Division of Labor, Part 2: A Beautiful Machine

political economy division of labor sympathy spontaneous order

by Michael Munger for AdamSmithWorks

August 14, 2019
This essay is Part 2 in a three-part series. Read Part 1 and Part 3.

Adam Smith published his first book, Theory of Moral Sentiments (hereafter, TMS), in 1759. In some ways, Smith seems to have thought of this book as his life’s major project, and he extended and refined its argument for much of the rest of his life. The sixth and last edition of TMS was published in 1790, the year of Smith’s death. Though he did not have access to the analytical concept, and there is no direct evidence to support my claim, I will nonetheless try to make the claim that Smith was trying to elaborate a process we would now call an emergent complex system.

“Emergent” entities or processes are those that are composed of constituent parts but which are not reducible to those parts. A property of a system is emergent, according to the Internet Encyclopedia of Philosophy, if two things are true:
  • First, the property is a novel aspect of the system that arises only when that system or entity has reached a certain level of complexity and mutual dependence.
  • Second, though the property exists only insofar as the system exists, it is distinct from any of the properties of the parts of the system from which it emerges.

Consider an example: Life is an emergent property of chemistry. I could give you all the chemicals that make up a human being, or for that matter a paramecium, but you couldn’t make life from those parts. Life can’t exist without those chemicals, but the property “life” is something new, something not contained in the parts.


That’s pretty complicated even with today’s tools and analytic concepts. For Smith to have hinted at such an idea is remarkable. Smith conceived of a system that was decentralized and largely devoid of direction, and at the same time self-correcting, objectively good, and extremely useful. One could read Smith’s view as having religious underpinnings—Dan Klein has called Smith a “skeptical deist”—but the system once set in motion operates on its own principles. The motor of the system combines the way that society updates what Smith called “propriety” and the way the commercial system develops “division of labor.” In an earlier essay I tried to outline how Smith developed and justified division of labor. In the current essay I will try to explain how it fit into his larger system.

Smith’s Enterprise
Adam Smith was trying to work out a theory that matched the human sense of propriety with the moral and practical worthiness of the actions and opinions being observed and judged. Smith was extending David Hume’s more primitive notion of sympathy as the means by which a sentiment of one person is transported into the mind and feelings of an observer. Unlike Hume, Smith distinguishes two observers: the “man in the breast” and the “the impartial spectator.”

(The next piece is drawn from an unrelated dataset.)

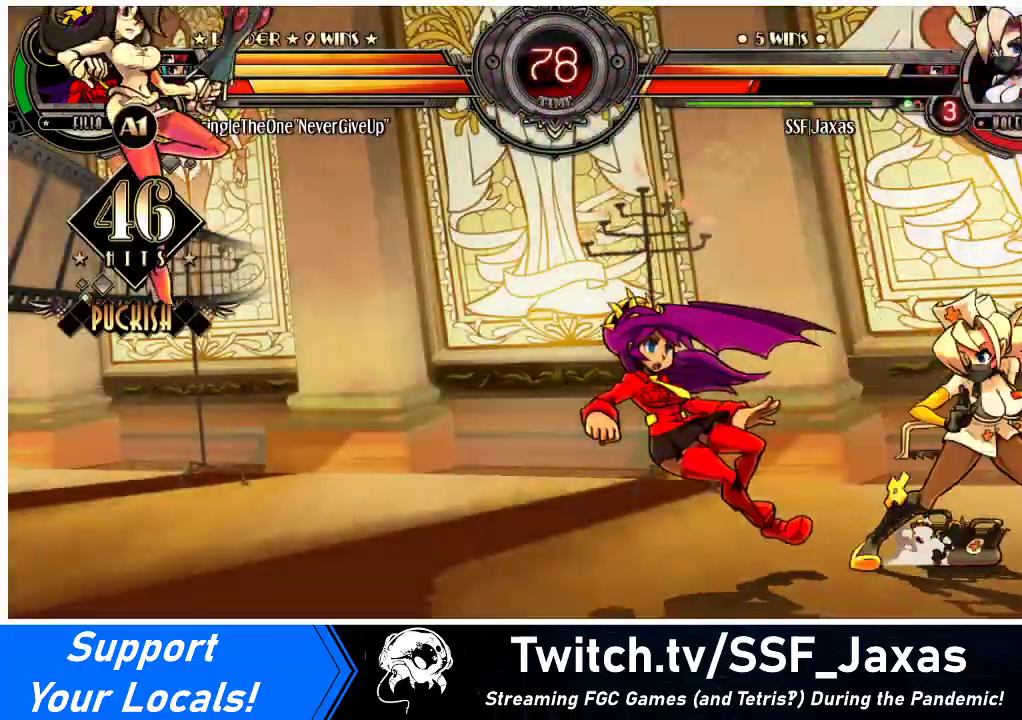
{"buttons": ["DPAD_RIGHT"], "events": [[67, "CIRCLE", "up"], [67, "TRIANGLE", "up"], [133, "CIRCLE", "down"], [133, "TRIANGLE", "down"], [233, "CIRCLE", "up"], [233, "TRIANGLE", "up"], [300, "CIRCLE", "down"], [300, "TRIANGLE", "down"], [333, "CIRCLE", "up"], [333, "TRIANGLE", "up"]]}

These are not literally other people, but Smith is not just being metaphorical. Each of us has our own impersonal impartial spectator. At the same time, however,  there are shared notions of propriety and adjustments to the reactions of others that mean that the differences in our individual impartial spectators are reduced over time, converging on a consensus. Ultimately, we all appeal to the same impartial observer if we live in the same culture. We “agree” on what is right and proper, though we never sit down and plan it, or consent to it. Propriety is emergent.

There are four aspects or vantage points of the view of the impartial spectator, as Smith claims in Chapter 4 of Section I of TMS:
When we approve of any character or action, the sentiments which we feel, are, according to the foregoing system, derived from four sources, which are in some respects different from one another. First, we sympathize with the motives of the agent; secondly, we enter into the gratitude of those who receive the benefit of his actions; thirdly, we observe that his conduct has been agreeable to the general rules by which those two sympathies generally act; and, last of all, when we consider such actions as making a part of a system of behaviour which tends to promote the happiness either of the individual or of the society, they appear to derive a beauty from this utility, not unlike that which we ascribe to any well-contrived machine.

The fascinating thing about the way Smith formulated this system is that there is no necessary role for division of labor or decentralized commercial processes, until we come to the “system of behaviour which tends to promote the happiness” of the entire society. The first three aspects of sympathy can be accomplished largely through emergent conventions--our intuitive moral sense of what is right and wrong. But the “beauty from this utility, not unlike that which we ascribe to any well-contrived machine,” derives from emergent processes in commerce. Left to their own devices, participants in a commercial system will pursue the constant expansion of division of labor, limited only by the extent of the market.

Commerce is far from perfect—Smith had a clear-eyed critique of the behavior of groups of business people, or for that matter college professors—but the system will, if unfettered, always tend in the direction of expanding the division of labor and increasing the opulence of society. Smith concluded that the fourth “source” of moral sentiments needed some help, some explanation. Being able to comprehend the circumstances where individuals acting primarily to benefit themselves might actually benefit others, or benefit the larger society by producing more opulence and revenue, is not something human beings can do very well.

The paradox--the hardest part to explain--is this: if each of us pursues our own self-interest in becoming more specialized and further elaborating the division of labor in production, we become actually become more dependent on others doing the same thing for all the other products we need, without being explicitly told to do so. And the result of this complex and unplanned mutual dependence is that the entire system becomes wealthier and wealthier, because productive processes realize increasing returns to scale.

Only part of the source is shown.